● EXTRACT PROVIDED:
□ □ □ □ □
Though the Justice Department has so far weighed in formally on only one case — a lawsuit by a Baptist church in Greenville, Miss. — the new directive reinforced the message that court challenges to state and local restrictions by President Trump’s allies could get a favorable viewing, and potential support, from the administration.

The guidance raises the prospect that the Trump administration could side with supportive groups in legal challenges against elected state and local leaders who enacted policies that were intended to stave off the spread of the virus, which has led to more than 53,000 deaths. Public health officials fear the virus’s spread could be accelerated by premature lifting of restrictions.

But Mr. Trump has encouraged his allies’ protests against the restrictions and has sometimes pressured state and local officials to roll them back, while expressing concern that the public health benefit of the orders might not offset the economic damage they cause, which is seen as threatening his re-election chances.

Sure, that’s perfectly normal. Department of Justice lawyers conferring with the president’s political allies to determine if they want to join lawsuits they are filing to help him with his re-election campaign.
□ □ □ □ □
● MATERIAL PROVIDED:
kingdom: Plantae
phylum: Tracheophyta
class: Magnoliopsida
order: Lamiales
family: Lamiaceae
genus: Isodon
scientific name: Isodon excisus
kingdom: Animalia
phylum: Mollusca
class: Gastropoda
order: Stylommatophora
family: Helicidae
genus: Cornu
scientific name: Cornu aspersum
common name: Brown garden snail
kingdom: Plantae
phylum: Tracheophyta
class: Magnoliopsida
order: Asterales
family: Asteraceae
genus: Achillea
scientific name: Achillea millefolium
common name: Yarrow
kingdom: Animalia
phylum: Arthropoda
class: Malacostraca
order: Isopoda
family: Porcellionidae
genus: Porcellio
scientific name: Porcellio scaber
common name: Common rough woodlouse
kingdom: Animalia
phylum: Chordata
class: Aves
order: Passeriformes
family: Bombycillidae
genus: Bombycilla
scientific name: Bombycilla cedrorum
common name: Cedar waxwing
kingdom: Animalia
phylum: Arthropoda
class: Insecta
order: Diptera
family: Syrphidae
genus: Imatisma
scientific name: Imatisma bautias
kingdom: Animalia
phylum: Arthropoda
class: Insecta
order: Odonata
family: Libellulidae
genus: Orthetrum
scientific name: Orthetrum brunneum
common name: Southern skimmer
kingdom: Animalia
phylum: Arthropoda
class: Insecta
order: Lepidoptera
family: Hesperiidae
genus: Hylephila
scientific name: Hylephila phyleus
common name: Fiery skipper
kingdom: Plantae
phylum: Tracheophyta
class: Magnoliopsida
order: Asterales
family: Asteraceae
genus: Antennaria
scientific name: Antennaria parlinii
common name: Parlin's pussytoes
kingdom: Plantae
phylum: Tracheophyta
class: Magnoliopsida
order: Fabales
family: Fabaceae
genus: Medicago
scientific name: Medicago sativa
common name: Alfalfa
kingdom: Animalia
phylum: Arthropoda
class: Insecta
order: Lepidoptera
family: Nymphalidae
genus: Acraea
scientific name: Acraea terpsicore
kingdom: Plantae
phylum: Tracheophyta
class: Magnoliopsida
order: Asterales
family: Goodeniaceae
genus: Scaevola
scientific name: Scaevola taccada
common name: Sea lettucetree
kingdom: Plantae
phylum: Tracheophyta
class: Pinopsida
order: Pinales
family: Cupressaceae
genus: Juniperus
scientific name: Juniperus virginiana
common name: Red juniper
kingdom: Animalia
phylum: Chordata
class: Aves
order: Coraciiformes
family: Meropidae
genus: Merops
□ □ □ □ □
● YOUR TASKS:
1. In the excerpt on the Justice Department guidance, what actions does the text say Mr. Trump has taken regarding the restrictions? List every one.
2. Could you restate the paragraph beginning "The guidance raises the prospect" from the excerpt on the Justice Department guidance more briefly, keeping its main facts?
3. Can you extend the excerpt on the Justice Department guidance beyond its final sentence?
The entries come from a separate source.

● RESULTS IN ORDER:
1.
- Encouraged his allies' protests against the restrictions
- Sometimes pressured state and local officials to roll them back
- Expressed concern that the public health benefit of the orders might not offset the economic damage they cause

2. The guidance suggests the Trump administration may back supportive groups in lawsuits against elected state and local leaders whose policies aimed to curb the virus, which has caused more than 53,000 deaths. Public health officials fear lifting restrictions too early could speed its spread.

3.
Meanwhile, the DOJ is investigating itself for looking into evidence that Russia helped the president get elected — evidence that has been fully corroborated by several other investigations.

This is all fine. Nothing to see.

Trouble in paradise?

Trump’s unhappy with his poll numbers:

As he huddled with advisers on Friday evening, President Donald Trump was still fuming over his sliding poll numbers and the onslaught of criticism he was facing for suggesting a day earlier that ingesting disinfectant might prove effective against coronavirus.

Within moments, the President was shouting — not at the aides in the room, but into the phone — at his campaign manager Brad Parscale, three people familiar with the matter told CNN. Shifting the blame away from himself, Trump berated Parscale for a recent spate of damaging poll numbers, even at one point threatening to sue Parscale.

It’s not clear how serious the President’s threat of a lawsuit was.The White House did not immediately respond to a CNN request for comment and the Trump campaign declined to comment.Faced with an increasingly uphill battle for reelection and aides trying to steer him in new, sometimes conflicting directions, Trump has grown increasingly unnerved in the last week about his reelection prospects. Lashing out at Parscale was just the most recent manifestation of that anxiety.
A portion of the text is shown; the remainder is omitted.